(Bounding box coordinate data)
[Start of Attachment]
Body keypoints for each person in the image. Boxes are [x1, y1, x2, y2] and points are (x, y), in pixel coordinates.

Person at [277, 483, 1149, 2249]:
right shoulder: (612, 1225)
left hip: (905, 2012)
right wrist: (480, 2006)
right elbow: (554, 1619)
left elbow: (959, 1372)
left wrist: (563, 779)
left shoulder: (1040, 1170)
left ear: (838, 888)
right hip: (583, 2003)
[End of Attachment]
[Start of Attachment]
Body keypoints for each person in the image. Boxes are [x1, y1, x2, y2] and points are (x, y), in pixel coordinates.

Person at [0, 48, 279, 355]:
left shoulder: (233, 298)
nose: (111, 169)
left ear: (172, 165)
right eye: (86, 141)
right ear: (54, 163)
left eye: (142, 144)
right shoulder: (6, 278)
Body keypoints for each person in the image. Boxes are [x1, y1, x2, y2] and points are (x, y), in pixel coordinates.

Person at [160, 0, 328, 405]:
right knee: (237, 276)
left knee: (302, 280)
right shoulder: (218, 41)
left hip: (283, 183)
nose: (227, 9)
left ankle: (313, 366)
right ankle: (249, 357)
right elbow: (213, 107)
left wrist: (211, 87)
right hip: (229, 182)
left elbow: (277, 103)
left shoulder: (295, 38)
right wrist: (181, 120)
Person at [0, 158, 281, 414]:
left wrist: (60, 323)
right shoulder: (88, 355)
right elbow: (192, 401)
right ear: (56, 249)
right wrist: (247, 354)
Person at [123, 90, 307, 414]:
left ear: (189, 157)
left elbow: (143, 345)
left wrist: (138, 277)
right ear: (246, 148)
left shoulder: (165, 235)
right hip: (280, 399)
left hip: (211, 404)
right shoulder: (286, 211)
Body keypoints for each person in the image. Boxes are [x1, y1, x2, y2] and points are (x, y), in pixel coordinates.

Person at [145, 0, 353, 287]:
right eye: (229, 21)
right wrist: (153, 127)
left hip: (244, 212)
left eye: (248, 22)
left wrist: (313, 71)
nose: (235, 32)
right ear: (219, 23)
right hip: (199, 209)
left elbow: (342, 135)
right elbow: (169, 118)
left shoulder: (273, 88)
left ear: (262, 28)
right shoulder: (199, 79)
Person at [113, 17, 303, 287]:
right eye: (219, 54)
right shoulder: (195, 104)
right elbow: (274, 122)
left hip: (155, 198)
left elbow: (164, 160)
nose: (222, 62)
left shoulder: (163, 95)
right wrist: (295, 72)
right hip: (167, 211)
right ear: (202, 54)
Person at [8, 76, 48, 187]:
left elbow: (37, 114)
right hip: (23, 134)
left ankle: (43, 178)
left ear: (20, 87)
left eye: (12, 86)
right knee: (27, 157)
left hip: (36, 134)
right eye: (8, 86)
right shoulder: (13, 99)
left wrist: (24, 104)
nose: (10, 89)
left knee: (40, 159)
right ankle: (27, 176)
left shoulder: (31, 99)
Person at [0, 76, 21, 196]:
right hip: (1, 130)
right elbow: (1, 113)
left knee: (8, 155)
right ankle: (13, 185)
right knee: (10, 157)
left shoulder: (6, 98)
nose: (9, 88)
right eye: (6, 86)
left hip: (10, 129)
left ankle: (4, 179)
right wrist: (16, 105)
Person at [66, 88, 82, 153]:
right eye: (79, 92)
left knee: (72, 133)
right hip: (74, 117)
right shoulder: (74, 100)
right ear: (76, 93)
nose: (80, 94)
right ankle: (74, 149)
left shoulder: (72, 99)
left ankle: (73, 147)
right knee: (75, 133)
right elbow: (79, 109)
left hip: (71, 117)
[End of Attachment]
### Try it
Working from the data above, extract solely the lines from the one containing "right ankle: (13, 185)" through the one containing "left hip: (71, 117)", exactly as they appear, both included.

### Your solution
right ankle: (13, 185)
right knee: (10, 157)
left shoulder: (6, 98)
nose: (9, 88)
right eye: (6, 86)
left hip: (10, 129)
left ankle: (4, 179)
right wrist: (16, 105)
Person at [66, 88, 82, 153]:
right eye: (79, 92)
left knee: (72, 133)
right hip: (74, 117)
right shoulder: (74, 100)
right ear: (76, 93)
nose: (80, 94)
right ankle: (74, 149)
left shoulder: (72, 99)
left ankle: (73, 147)
right knee: (75, 133)
right elbow: (79, 109)
left hip: (71, 117)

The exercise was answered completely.